So that's the event that brings in the most money during the year.
and we do have cash and we do have proactive caching, but still the
back end app needs to be booted.
The request has to go through all of the steps that need to happen.
Then fetch from the cache and return and we were running PHP
and PHP is slow and there's not a whole lot you can do in that case.
But what we did know is that Apache was much, much faster than
PHP in serving static content.
So we got to thinking we only have one URL that's going to be access, nothing else.
If that URL was in fact a static HTML, everything should work.
And then we were like, well, it can be, right?
So we opened the page, just that one page, file, save as, saved as HTML,
and we wrote a simple rule in Apache that said, if the users visit this
URL, just return this static file.
That's it.
And once we did that, the load immediately dropped and was performing extremely well.
So problem solved, but we had an issue because now, that was static content.
It wasn't changing.
Right?
So we ended up watching the game live and whenever something happened, a goal, red
card, anything else we had to manually edit the HTML file, save it, upload it
to the server so that it gets refreshed.
But it worked.
That got us thinking, so obviously we need something else.
We have really big peaks and this is not something we want to do for all
of the big matches to do it manually.
And that's when cloud came into play.
So this was 2013.
Not a lot of people were using the cloud.
And I got to the founders and I said, look, this is the best thing
that we can do for our use case.
We can scale up when we need to.
We can scale down when we don't need to.
And they said yes.
And the only game in town was basically AWS.
So that's what we chose.
And also looking back at the story that I told where we had a server that
was serving static content, which was really fast, much faster than PHP.
we found out about Varnish.

■ THE TASKS ■
• 1. In the transcript about handling traffic peaks, what did Apache serve much faster than PHP?
• 2. Continue the transcript about handling traffic peaks, picking up right after its final sentence.

■ DATA SHOWN ■
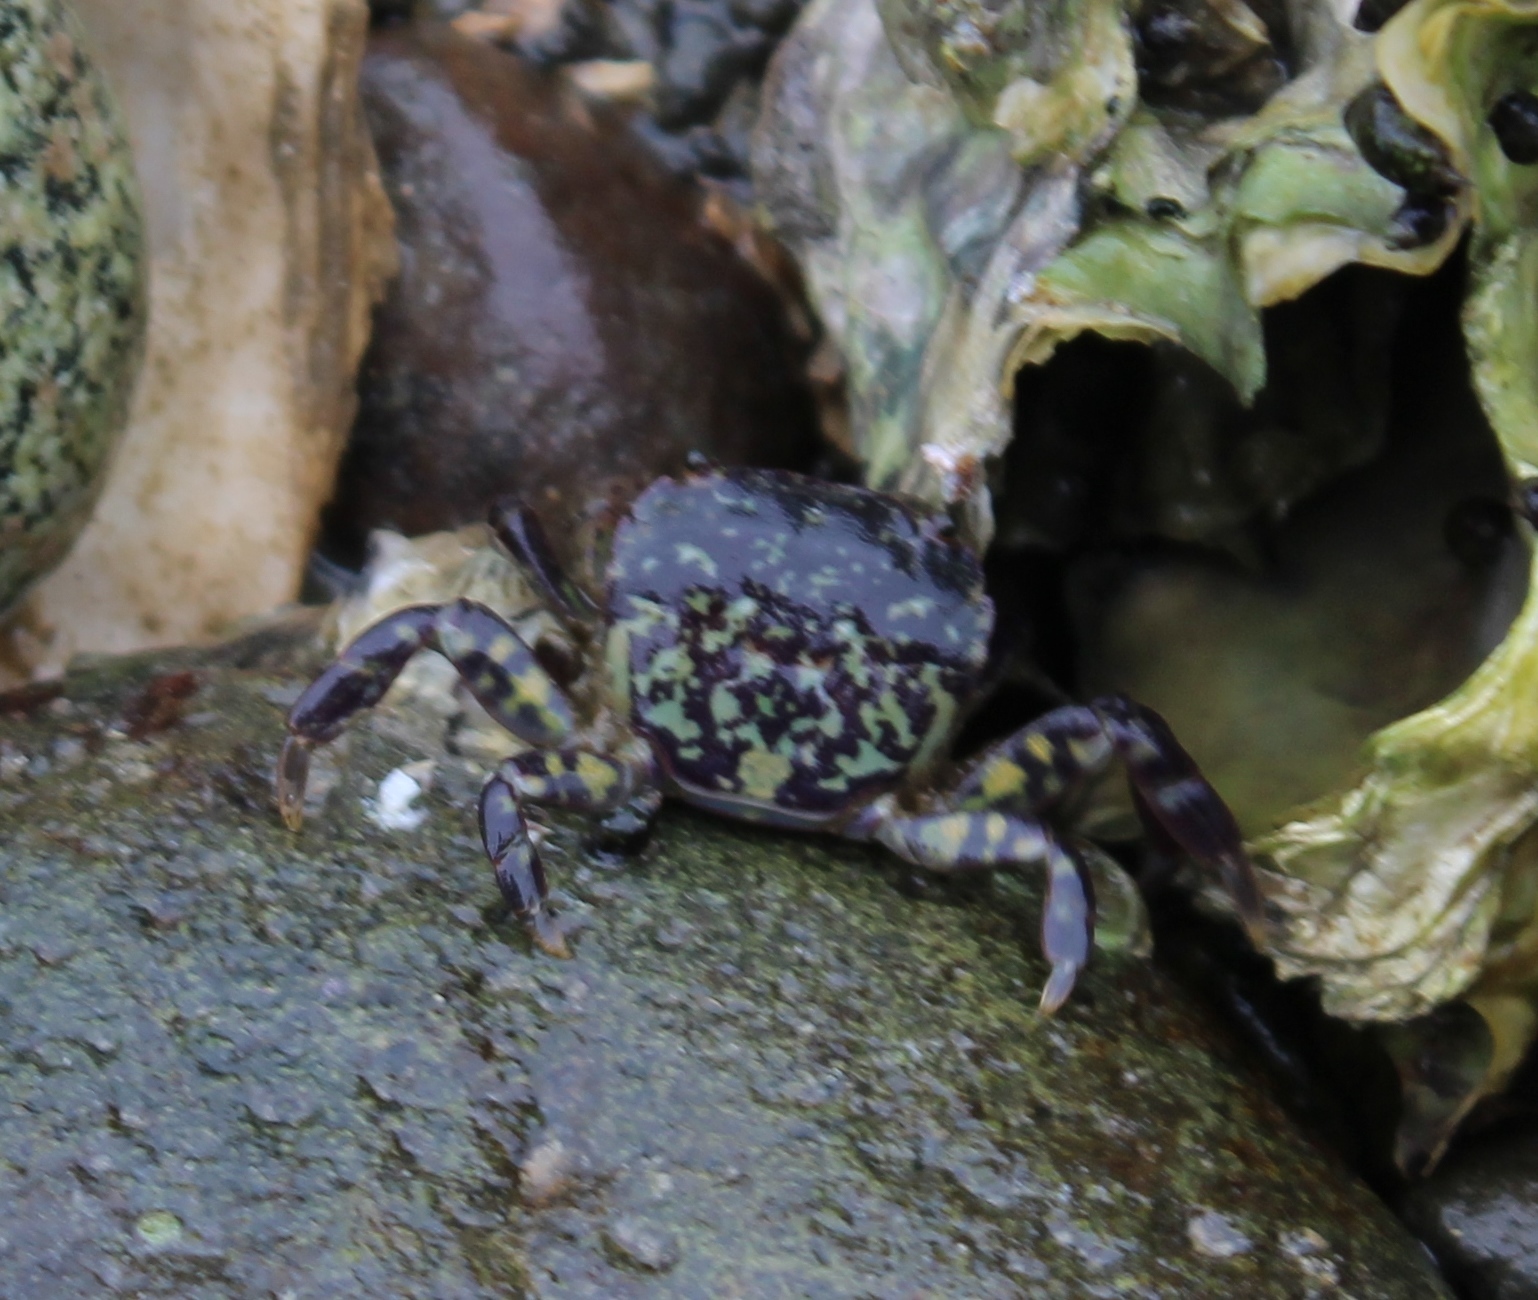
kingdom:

* * *

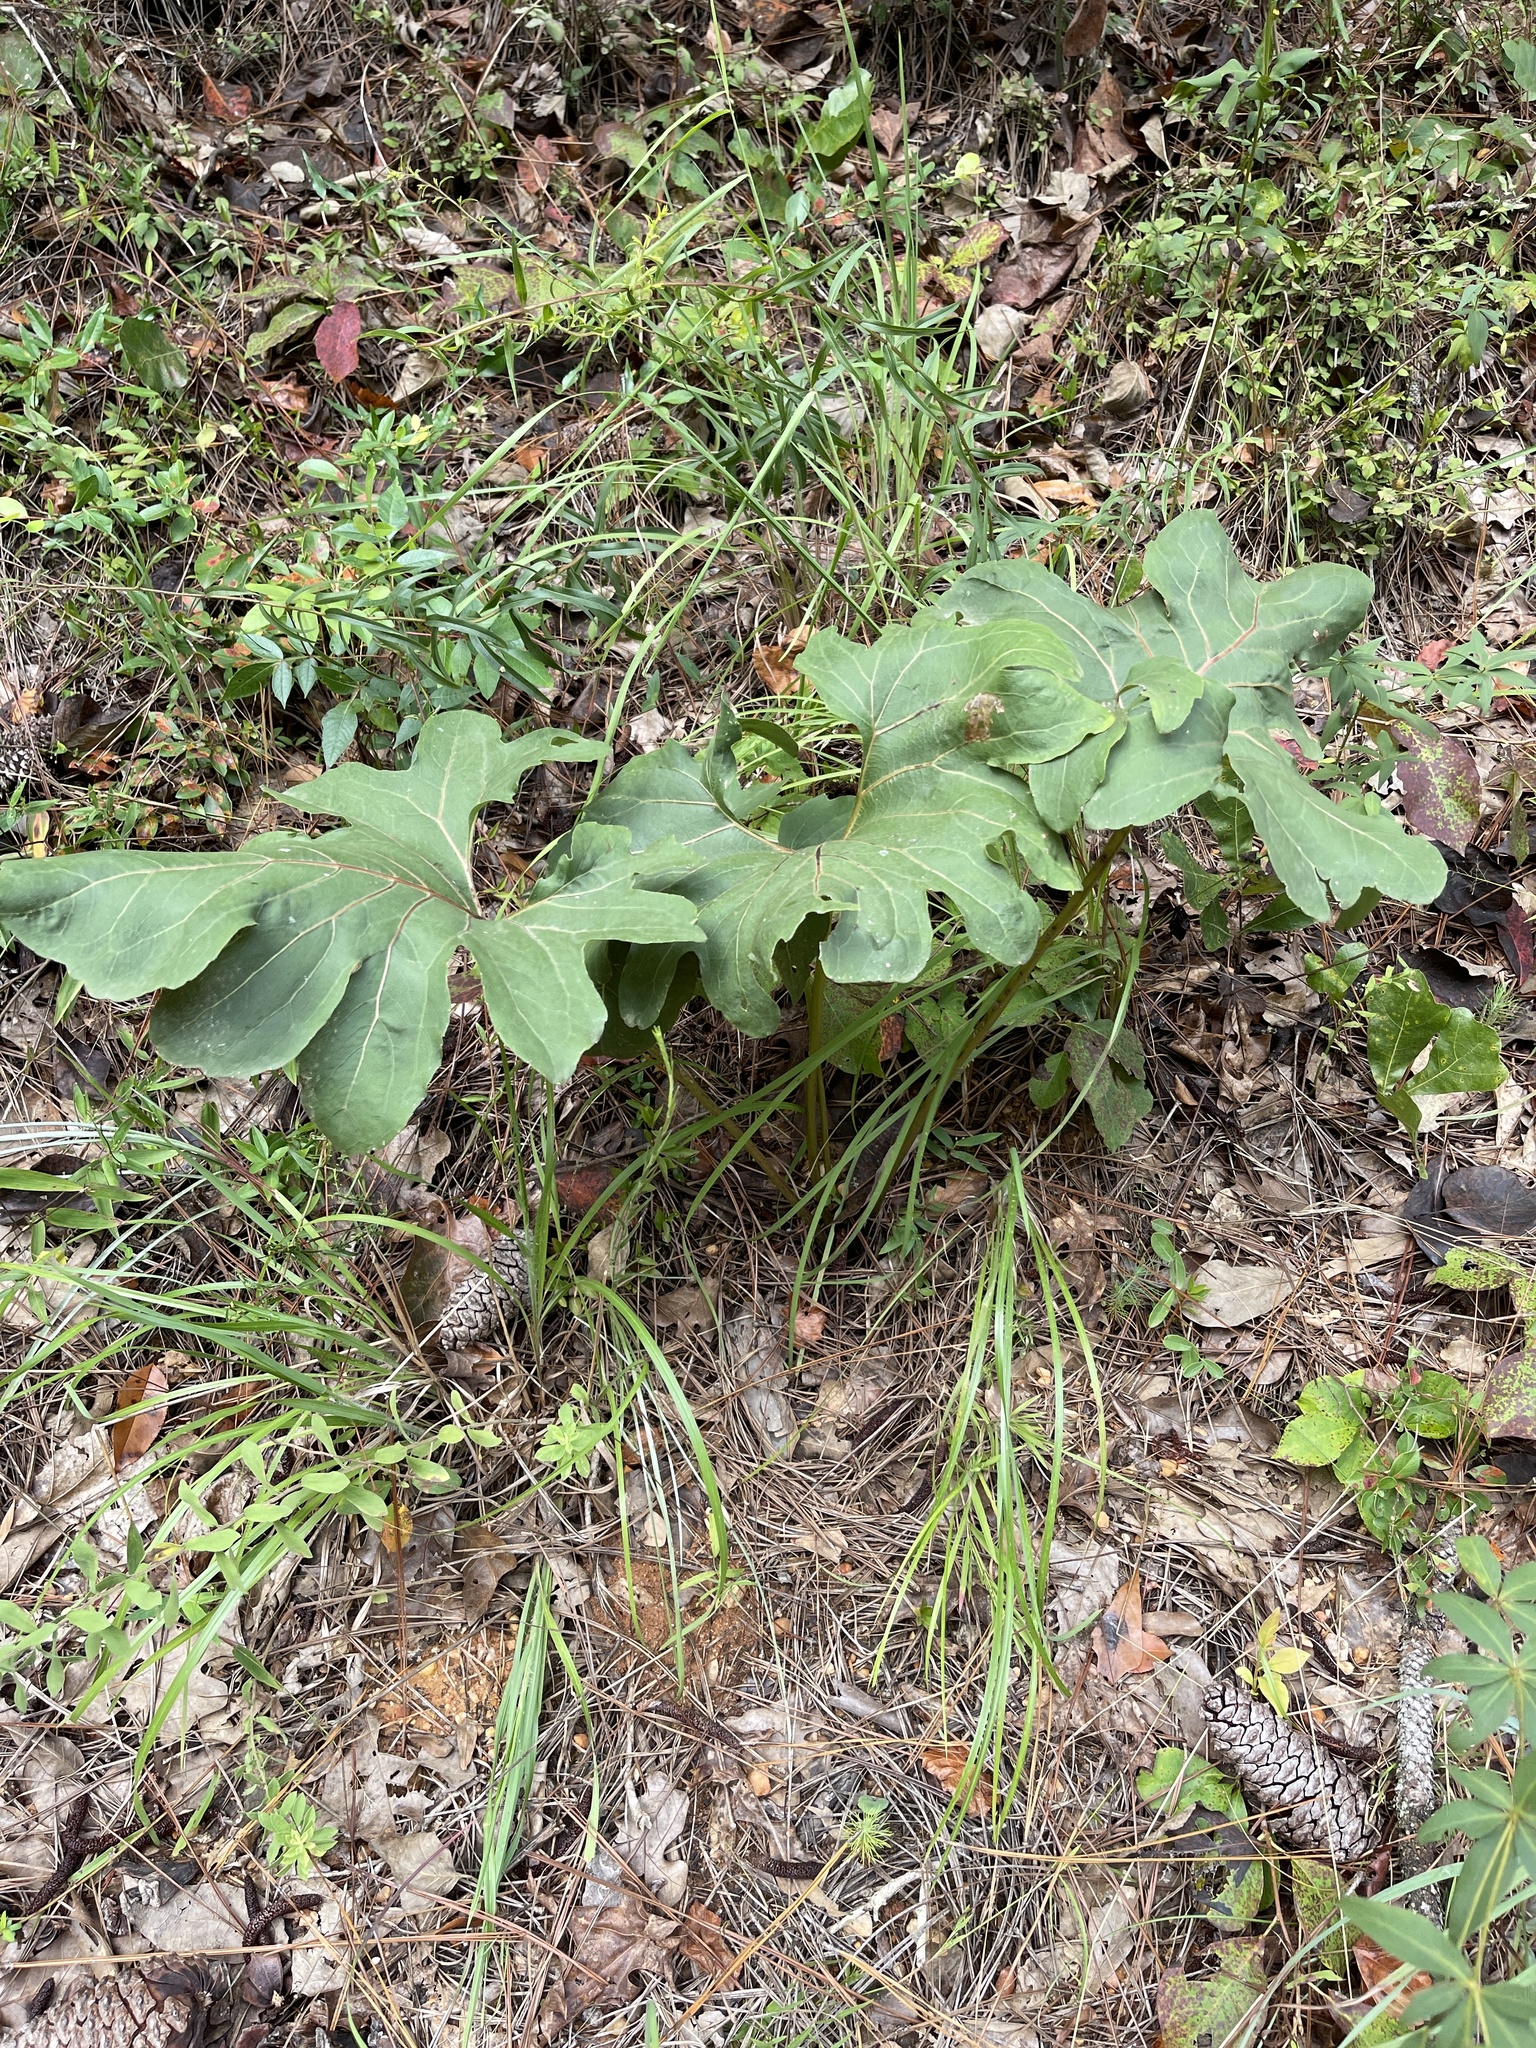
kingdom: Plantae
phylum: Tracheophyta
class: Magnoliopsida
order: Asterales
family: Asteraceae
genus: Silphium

■ RESULTS FOR THE EXERCISE ■
• 1. Static content.

• 2.
So Varnish is a reverse HTTP caching proxy written in C, which is extremely fast.
It respects the cache control headers.
And basically, stores your full page cache in its cache.
and if you're gonna remember anything from this talk, it's this.
This is the single most important part of infrastructure that we have.
once we started using this, our, The whole app just was blazingly fast.
And also, it solves one of the difficult problems that I was talking about
earlier, which is request coalescing.
So, if something is not in the cache and you get a lot of requests for the
same content, Varnish will only let one request go to your origin server.
All of the rest will be queued up.
And once the response is received, all of the requests will get the same
response, which is, which is great.
So the cloud, was pretty straightforward.
We had an image that had Varnish and the backend server baked in.
We had an auto scaling group.
We got rid of memcache because it was no longer needed because of Varnish.
We had a couple of workers database.
Pretty straightforward for stuff.
And the reason why we could do this pretty easily is because the server
itself was stateless and it was easy to port to cloud and also it was
easy to do on auto scaling group.
So it's really important wherever possible, you should be stateless.
scaling state is extremely difficult and this is something that should
be done early in the project.
We also like to try out new technologies.
So we.
switched from MySQL to MongoDB, because, you know, web scale.
and it was working really great for a time.
And then we started getting into issues.
So we, got replication issues, which were really difficult to debug.
we had data type errors.
It was really difficult to analyze data.
We had issues with locking, because in those times, If you were to change a
single document in a collection, the whole collection would need to be locked.
And we have a lot of updates, so it was really difficult to have that.
And also no foreign keys, which was just a disaster because the whole
project is like basically analyzing and connecting different parts of the data.
So we, got to the conclusion that this was not a great choice for us.
And we need to switch back to a relational database.
And then we found Postgres, which is what we are currently still
using because it is amazing.
So why Postgres?
Because it's open source.
it has advanced SQL capabilities.
It has minimal locking with the mechanism called MVCC.
it's, it stands for multi version concurrency control.
it can be a talk.
all onto itself.
But basically what it allows you to do is to read while you are updating
at the same time without any locking.
And it has great performance.
How great performance?
So on our machine, we can get 1 million queries per second and
90, 000 transactions per second.
And one transaction in a benchmark is 5, 000.
Things that change the state.
So basically we can do half a million updates in peak times.
So great performance, great abilities.
We decided to switch from MongoDB to Postgres, but the
issue was we have to do it live.
So.
We have users, all over the world.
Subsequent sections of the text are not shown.